Your objective
Each line in the listing below that contains "lines" should be returned.
◆ ◆ ◆ ◆ ◆ ◆ ◆
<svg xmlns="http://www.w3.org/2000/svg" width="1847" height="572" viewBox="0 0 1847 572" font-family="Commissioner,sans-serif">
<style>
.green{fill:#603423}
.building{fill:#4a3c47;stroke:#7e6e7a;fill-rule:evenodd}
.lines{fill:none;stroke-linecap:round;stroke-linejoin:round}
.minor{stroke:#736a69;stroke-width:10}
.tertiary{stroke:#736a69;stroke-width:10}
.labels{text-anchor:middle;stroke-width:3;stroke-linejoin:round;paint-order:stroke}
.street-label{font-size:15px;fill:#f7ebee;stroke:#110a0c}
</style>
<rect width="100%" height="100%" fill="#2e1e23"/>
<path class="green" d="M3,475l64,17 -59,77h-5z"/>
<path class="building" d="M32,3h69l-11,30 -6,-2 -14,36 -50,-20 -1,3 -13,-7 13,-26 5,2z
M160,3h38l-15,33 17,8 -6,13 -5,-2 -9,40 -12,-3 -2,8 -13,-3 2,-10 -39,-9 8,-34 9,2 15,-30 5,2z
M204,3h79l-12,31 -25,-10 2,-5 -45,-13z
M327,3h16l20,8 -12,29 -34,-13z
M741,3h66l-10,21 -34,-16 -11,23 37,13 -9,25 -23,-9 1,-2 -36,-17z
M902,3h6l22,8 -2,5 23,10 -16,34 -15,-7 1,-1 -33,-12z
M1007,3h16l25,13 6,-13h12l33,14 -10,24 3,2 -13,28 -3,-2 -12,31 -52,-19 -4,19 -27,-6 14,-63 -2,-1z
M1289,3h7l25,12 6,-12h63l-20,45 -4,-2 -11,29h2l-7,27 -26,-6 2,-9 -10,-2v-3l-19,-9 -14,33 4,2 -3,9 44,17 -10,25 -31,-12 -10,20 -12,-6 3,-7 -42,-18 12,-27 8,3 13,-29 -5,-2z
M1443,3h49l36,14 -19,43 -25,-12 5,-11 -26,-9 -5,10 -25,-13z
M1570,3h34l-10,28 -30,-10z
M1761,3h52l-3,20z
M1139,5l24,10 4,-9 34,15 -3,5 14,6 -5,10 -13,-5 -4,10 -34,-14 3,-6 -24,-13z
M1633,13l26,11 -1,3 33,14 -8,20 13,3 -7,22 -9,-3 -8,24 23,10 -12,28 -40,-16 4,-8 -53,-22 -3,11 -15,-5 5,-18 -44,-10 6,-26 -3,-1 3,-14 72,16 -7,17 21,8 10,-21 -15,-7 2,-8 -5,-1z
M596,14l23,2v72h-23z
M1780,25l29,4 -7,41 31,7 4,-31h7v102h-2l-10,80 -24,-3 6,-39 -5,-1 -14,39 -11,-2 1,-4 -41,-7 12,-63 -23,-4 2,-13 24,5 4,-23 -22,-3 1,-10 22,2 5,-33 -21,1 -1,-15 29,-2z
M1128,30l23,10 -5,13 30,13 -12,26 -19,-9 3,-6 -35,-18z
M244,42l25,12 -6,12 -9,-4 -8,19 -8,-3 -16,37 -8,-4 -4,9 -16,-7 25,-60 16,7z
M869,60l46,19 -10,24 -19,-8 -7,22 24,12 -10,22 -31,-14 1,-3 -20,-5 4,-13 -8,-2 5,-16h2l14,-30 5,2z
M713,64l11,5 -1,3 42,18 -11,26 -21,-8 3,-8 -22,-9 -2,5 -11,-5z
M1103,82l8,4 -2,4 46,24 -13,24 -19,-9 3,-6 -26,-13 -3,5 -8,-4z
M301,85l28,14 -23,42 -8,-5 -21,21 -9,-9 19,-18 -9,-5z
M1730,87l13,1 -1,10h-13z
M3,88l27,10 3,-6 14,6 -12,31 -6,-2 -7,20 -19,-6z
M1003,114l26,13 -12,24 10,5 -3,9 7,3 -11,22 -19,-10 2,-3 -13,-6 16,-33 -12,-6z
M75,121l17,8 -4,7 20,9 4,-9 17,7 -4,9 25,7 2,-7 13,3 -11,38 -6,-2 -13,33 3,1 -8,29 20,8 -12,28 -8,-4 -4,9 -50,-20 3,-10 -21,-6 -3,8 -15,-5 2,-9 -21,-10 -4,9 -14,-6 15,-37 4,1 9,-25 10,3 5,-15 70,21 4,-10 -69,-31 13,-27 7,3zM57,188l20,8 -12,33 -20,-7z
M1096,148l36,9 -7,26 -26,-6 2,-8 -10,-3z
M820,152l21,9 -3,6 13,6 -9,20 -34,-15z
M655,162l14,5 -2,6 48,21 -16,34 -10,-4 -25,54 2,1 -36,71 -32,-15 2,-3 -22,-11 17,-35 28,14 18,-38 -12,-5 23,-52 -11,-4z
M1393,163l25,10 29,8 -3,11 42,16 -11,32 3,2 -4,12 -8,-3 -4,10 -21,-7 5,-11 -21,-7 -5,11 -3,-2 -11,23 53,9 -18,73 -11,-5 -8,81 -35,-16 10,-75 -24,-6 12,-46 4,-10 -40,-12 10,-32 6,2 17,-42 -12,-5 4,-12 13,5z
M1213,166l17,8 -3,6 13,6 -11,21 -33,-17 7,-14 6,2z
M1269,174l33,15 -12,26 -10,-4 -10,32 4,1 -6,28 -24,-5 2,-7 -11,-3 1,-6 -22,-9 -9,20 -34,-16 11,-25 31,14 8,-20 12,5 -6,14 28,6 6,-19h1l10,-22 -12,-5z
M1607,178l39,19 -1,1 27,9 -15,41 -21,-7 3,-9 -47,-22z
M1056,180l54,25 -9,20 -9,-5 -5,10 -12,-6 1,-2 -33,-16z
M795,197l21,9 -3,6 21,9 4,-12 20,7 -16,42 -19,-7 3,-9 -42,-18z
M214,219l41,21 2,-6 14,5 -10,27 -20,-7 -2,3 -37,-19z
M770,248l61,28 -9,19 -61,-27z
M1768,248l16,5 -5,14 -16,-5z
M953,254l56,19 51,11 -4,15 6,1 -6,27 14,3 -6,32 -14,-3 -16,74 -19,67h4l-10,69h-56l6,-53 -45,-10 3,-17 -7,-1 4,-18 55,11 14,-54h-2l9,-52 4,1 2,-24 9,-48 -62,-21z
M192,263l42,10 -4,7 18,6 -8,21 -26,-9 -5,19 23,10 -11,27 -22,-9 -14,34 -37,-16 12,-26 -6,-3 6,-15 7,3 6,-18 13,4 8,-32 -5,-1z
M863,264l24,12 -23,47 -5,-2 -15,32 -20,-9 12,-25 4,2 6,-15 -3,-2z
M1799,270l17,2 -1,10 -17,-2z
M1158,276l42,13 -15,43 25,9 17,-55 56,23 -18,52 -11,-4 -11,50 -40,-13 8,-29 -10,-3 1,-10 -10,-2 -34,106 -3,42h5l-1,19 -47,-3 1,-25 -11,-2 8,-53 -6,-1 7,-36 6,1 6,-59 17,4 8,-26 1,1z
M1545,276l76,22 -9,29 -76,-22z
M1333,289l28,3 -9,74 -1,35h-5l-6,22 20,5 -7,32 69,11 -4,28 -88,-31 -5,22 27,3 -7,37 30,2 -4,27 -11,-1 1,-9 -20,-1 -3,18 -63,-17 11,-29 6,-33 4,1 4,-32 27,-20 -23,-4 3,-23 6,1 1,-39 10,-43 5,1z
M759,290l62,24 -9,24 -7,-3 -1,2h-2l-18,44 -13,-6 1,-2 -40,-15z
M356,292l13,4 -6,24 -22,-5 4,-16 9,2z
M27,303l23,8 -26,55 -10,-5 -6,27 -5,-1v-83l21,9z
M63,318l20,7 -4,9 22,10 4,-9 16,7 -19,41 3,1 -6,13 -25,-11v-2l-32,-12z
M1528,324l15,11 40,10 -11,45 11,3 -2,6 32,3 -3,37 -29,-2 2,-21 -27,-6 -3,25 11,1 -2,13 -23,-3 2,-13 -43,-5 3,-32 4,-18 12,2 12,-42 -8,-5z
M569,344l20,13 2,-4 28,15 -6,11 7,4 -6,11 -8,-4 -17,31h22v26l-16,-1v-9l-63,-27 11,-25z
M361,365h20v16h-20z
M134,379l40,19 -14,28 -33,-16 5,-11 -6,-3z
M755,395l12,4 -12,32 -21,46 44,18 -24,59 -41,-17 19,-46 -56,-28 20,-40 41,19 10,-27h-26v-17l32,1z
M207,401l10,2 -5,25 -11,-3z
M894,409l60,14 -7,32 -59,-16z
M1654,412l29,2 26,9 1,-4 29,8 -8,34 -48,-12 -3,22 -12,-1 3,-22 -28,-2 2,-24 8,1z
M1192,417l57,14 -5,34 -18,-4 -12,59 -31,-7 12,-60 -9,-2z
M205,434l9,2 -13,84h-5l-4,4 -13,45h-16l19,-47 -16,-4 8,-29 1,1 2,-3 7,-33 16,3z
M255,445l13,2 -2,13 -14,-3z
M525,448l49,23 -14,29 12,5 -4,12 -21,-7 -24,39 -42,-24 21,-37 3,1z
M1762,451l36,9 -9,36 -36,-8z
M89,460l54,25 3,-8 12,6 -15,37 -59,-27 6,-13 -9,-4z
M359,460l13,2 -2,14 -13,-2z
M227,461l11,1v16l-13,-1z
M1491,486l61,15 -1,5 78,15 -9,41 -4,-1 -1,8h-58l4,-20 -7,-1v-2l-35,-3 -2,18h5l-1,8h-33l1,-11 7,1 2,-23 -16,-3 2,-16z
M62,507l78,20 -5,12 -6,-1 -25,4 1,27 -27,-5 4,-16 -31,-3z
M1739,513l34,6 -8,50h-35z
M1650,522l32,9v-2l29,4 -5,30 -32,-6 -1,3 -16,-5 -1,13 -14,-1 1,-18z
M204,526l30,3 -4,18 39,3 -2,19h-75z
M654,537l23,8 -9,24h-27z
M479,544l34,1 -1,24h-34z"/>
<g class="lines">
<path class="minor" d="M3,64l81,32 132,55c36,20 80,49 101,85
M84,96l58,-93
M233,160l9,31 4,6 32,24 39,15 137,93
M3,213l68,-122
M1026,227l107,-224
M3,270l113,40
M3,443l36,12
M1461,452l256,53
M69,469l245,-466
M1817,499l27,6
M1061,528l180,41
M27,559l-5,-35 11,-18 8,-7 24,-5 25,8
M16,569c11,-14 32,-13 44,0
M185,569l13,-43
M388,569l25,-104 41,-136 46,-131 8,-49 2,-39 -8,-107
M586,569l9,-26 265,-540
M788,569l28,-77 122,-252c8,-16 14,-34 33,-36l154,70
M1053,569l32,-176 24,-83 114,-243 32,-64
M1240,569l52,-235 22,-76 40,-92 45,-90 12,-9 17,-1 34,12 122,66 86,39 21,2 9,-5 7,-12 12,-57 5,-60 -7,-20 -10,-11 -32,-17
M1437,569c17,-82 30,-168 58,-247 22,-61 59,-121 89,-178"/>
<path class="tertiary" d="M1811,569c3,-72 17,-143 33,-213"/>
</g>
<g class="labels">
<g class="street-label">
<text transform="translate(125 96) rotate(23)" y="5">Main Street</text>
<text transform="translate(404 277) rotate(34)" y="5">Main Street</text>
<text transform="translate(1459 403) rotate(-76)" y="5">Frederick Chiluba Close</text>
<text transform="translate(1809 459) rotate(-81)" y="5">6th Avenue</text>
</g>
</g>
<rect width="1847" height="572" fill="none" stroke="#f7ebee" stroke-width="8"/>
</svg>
◆ ◆ ◆ ◆ ◆ ◆ ◆
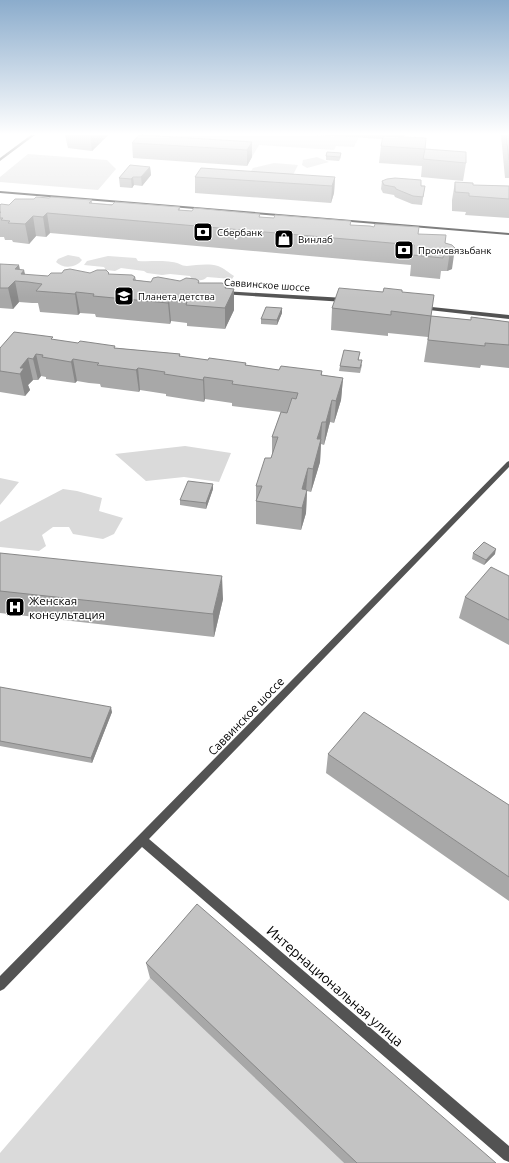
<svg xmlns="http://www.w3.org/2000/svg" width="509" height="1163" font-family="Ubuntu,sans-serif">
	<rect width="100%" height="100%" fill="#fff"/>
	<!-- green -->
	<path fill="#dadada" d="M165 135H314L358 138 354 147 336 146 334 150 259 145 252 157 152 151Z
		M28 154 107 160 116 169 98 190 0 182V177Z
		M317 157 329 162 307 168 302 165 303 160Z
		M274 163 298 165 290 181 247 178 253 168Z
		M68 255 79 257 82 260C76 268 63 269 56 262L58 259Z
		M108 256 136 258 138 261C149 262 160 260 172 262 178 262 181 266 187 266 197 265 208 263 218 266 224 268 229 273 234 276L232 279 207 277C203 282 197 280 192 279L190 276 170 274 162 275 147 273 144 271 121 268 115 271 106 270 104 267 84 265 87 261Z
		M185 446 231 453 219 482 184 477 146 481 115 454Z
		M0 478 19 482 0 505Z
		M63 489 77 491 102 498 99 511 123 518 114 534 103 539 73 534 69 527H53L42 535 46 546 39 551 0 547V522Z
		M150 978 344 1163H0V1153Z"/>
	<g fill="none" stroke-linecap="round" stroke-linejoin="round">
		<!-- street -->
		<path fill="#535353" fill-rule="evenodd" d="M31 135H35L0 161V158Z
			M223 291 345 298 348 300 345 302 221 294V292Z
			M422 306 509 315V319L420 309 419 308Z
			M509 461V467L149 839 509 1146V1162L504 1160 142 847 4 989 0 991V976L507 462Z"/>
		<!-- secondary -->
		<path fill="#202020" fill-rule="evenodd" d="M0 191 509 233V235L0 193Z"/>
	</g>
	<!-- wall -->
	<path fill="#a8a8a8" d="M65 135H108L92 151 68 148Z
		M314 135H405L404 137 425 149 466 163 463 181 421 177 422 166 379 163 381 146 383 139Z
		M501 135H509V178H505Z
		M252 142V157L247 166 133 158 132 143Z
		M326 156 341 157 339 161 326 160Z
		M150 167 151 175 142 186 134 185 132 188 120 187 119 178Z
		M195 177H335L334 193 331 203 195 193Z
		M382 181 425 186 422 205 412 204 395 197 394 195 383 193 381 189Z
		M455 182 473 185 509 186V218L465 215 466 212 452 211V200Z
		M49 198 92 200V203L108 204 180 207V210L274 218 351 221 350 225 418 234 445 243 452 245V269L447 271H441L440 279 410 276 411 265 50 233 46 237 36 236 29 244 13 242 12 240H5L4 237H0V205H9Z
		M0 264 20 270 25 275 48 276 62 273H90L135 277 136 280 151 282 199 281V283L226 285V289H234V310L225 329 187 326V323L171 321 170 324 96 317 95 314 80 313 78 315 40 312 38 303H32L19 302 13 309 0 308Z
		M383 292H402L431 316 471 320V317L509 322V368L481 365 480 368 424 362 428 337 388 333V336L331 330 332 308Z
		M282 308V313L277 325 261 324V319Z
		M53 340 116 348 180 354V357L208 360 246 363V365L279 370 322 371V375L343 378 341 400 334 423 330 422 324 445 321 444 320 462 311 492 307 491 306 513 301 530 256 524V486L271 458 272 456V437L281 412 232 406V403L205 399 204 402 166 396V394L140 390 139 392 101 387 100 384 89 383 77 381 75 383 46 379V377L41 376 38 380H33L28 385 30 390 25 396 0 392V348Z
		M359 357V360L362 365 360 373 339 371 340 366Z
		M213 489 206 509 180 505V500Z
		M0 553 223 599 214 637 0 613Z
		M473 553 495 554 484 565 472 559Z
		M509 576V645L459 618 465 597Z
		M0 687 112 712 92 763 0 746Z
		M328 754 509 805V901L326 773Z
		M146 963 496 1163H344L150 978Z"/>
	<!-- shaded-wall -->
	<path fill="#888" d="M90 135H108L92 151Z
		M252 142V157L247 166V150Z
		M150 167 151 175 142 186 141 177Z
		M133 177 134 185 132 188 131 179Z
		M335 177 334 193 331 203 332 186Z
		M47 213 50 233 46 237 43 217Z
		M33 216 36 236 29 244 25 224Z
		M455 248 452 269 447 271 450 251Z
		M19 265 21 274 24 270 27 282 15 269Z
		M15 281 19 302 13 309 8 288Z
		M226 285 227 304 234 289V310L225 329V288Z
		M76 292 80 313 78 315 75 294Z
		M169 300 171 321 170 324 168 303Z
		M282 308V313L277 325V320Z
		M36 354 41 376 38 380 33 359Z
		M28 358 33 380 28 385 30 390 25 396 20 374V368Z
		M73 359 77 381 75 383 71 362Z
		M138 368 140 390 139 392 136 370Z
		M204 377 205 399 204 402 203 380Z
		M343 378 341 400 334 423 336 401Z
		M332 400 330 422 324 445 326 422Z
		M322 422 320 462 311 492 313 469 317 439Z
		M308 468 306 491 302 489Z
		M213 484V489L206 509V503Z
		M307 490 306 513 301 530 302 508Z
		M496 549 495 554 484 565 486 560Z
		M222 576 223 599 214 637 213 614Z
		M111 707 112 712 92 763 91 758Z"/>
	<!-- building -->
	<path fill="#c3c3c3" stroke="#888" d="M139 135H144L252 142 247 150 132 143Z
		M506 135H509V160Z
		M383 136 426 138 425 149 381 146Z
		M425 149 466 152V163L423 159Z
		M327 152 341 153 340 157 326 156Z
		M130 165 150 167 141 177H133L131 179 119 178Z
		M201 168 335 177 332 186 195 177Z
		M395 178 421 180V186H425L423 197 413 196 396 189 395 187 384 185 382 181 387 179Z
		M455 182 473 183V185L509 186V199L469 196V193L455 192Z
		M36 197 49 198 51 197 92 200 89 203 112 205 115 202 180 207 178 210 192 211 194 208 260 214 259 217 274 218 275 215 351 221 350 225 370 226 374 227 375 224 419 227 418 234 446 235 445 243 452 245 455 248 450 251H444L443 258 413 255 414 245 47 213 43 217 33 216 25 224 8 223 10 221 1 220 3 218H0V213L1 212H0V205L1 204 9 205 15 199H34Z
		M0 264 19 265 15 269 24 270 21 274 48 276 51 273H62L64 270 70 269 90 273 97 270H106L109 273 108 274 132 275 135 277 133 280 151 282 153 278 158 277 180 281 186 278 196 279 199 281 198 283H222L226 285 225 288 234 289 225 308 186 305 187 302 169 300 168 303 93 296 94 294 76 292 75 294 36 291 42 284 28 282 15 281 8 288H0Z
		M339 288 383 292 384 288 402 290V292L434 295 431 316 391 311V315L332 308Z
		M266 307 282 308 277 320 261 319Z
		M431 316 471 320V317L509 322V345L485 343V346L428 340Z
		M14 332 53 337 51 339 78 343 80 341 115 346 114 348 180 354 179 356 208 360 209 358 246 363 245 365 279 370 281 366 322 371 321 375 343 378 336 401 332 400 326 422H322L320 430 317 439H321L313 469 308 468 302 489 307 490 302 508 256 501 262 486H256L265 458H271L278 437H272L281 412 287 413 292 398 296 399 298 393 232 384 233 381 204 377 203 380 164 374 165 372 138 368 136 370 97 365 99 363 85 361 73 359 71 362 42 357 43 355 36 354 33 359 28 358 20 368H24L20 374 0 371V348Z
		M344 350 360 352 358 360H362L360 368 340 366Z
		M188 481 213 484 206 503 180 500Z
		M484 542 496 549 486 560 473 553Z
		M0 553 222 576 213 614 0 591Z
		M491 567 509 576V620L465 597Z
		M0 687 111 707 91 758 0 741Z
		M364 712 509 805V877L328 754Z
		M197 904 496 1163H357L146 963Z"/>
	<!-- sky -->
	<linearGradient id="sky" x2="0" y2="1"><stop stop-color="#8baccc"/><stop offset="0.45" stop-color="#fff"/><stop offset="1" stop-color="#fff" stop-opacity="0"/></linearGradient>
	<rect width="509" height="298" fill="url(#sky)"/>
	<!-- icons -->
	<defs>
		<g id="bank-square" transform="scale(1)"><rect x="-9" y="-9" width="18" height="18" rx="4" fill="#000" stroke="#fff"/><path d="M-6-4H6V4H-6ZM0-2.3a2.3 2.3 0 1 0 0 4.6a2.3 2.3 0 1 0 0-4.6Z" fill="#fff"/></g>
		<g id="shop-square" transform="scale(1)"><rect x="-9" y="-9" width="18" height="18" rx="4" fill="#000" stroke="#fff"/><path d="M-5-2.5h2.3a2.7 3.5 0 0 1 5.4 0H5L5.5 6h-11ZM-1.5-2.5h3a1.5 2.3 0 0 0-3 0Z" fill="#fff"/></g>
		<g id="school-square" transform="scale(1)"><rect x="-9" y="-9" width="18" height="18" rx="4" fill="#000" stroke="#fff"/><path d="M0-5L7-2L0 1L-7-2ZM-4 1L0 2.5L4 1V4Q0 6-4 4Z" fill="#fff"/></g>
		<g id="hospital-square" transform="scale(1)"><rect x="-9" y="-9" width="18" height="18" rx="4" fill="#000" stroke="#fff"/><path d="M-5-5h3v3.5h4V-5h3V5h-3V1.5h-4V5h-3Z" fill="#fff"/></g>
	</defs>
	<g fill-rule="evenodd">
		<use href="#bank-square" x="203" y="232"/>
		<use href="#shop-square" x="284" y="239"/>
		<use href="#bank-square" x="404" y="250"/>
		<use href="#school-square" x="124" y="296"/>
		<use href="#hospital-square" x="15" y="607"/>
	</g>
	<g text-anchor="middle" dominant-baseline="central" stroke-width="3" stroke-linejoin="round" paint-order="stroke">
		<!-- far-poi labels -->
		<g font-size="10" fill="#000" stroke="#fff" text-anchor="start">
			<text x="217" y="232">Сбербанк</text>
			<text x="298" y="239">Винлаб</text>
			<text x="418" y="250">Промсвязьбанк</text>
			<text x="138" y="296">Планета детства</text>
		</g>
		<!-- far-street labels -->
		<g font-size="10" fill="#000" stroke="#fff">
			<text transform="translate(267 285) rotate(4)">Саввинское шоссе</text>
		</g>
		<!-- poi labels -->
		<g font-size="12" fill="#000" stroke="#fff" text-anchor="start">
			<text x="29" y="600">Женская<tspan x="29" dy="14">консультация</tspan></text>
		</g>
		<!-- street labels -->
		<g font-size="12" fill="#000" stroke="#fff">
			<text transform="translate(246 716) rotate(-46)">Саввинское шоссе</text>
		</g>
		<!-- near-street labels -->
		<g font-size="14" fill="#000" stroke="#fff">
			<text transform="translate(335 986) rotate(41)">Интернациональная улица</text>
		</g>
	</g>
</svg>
◆ ◆ ◆ ◆ ◆ ◆ ◆
Exercise answer
.lines{fill:none;stroke-linecap:round;stroke-linejoin:round}
<g class="lines">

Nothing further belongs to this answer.